Congenital Muscular Dystrophy-Dystroglycanopathy (MDDGA1) in a Consanguineous Family with Compound Heterozygous Mutations of the POMT1 Gene and Variable Clinical Severity

Background/Purpose: Congenital muscular dystrophies-dystroglycanopathies with brain and eye anomalies (MDDGA) are genetically heterogeneous autosomal recessive disorders with characteristic brain and eye malformations and congenital muscular dystrophy. We report on a consanguineous family with two sisters with MDDGA1 in which homozygosity mapping failed to elucidate the causal mutation.

Methods: Brain and muscle MRI were performed. Linkage analysis based on informative microsatellite markers, whole exome sequencing and data analysis were applied.

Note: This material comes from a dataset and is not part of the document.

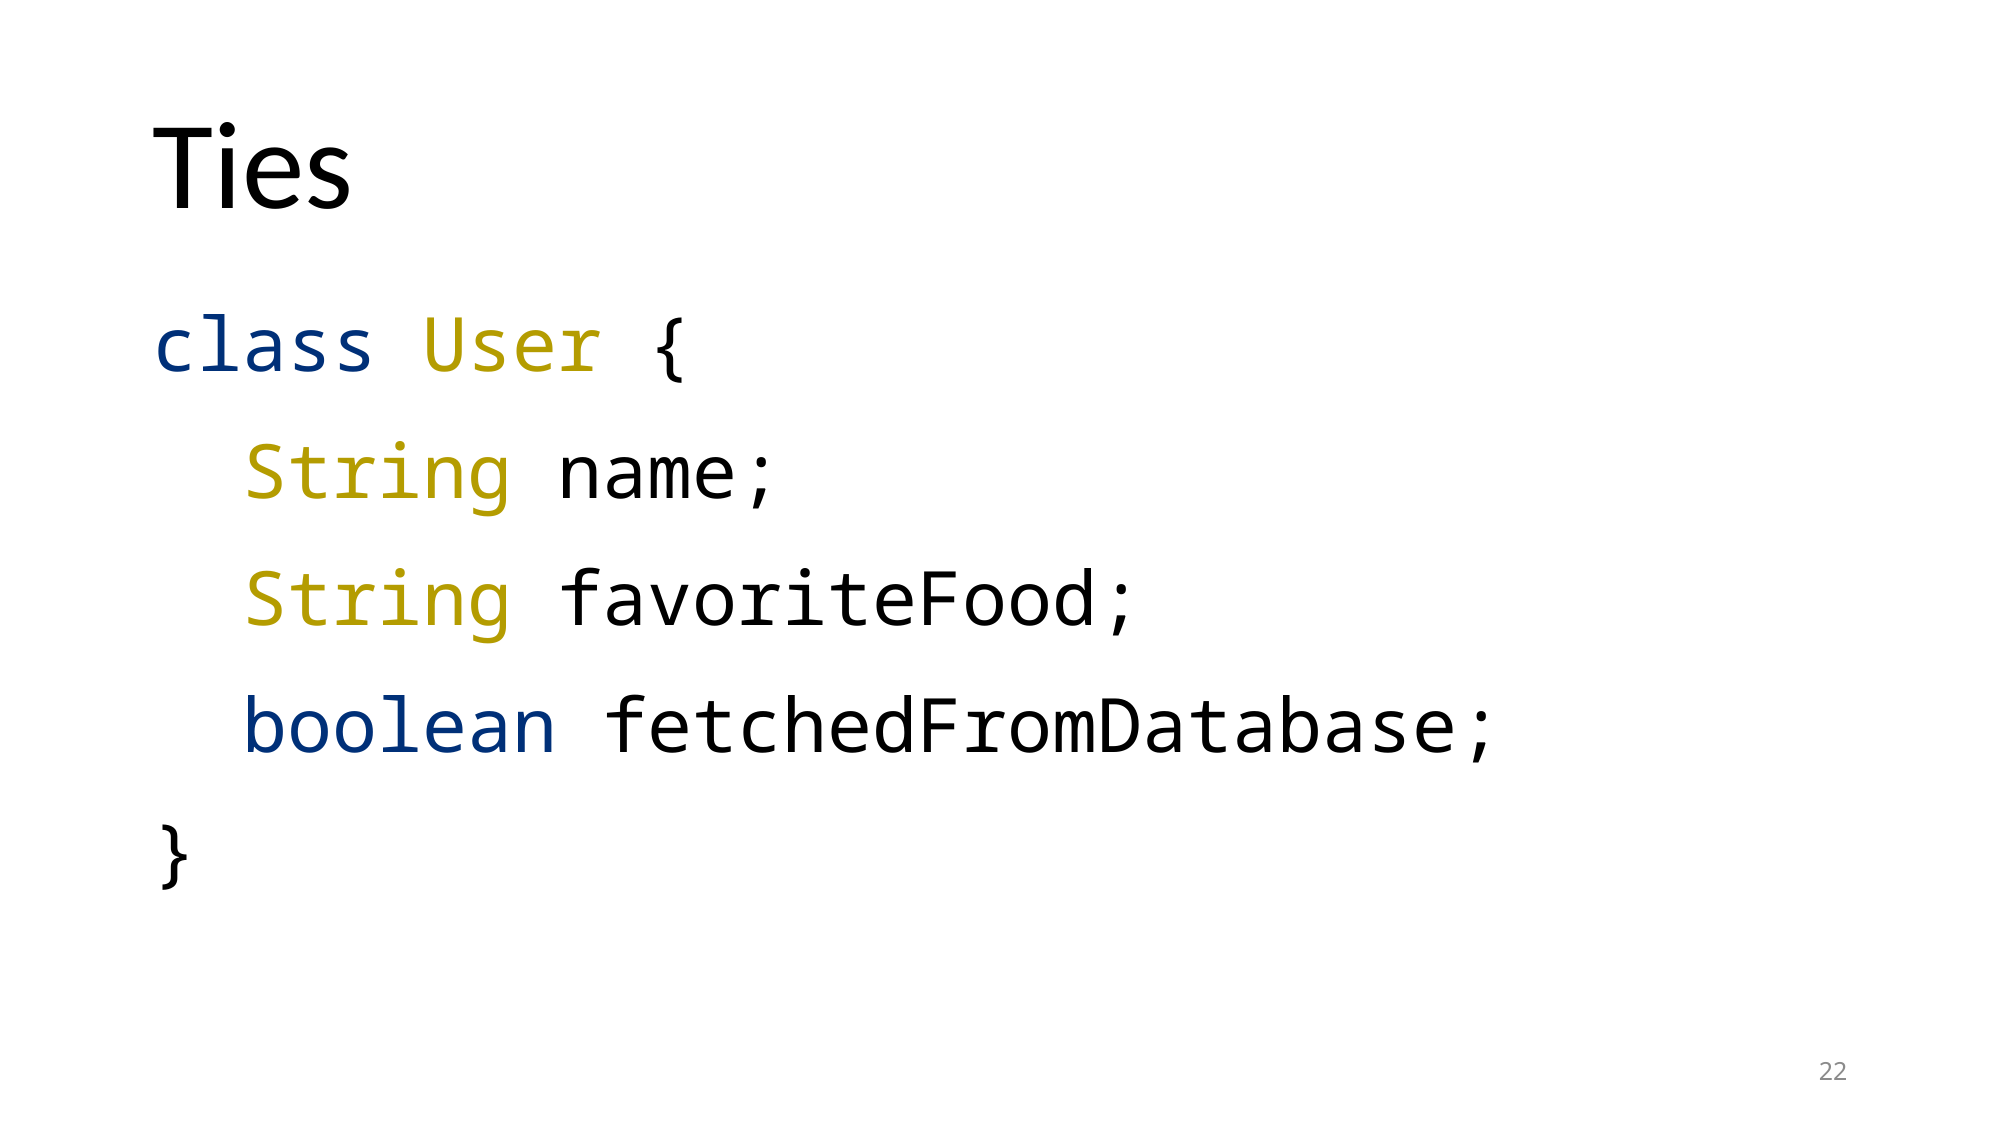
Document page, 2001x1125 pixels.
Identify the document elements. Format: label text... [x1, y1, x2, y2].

Results: We report on two female patients (P1, P2) from a consanguineous family who presented in early infancy with generalized muscle hypotonia and primary microcephaly. Brain MRI revealed different degrees of hypoplasia of the cerebellar vermis and a hypoplastic corpus callosum. P1 needed a PEG because of pronounced dysphagia at the age of eight years and P2 developed a cardiomyopathy at the age of four years. Muscle biopsy analysis (P1) revealed a muscular dystrophy with reduced expression of α-dystroglycan in immunoblot analyses. Muscle MRI and linkage analyses failed to elucidate a candidate gene. Applying whole exome sequencing identified a compound heterozygous POMT1 gene mutation, which segregate with the phenotype in the pedigree.

Conclusion: The phenotype (P1, P2) is in line with the phenotypic spectrum of POMT1 mutations. Compound heterozygosity of disease-causing mutations is not generally anticipated in consanguineous marriages; thus, these mutations typically elude conventional homozygosity mapping. Population genetic studies have recently raised the proposal that compound heterozygosity in consanguineous marriages, should be taken heed of by considering population sub-structure and factors as well.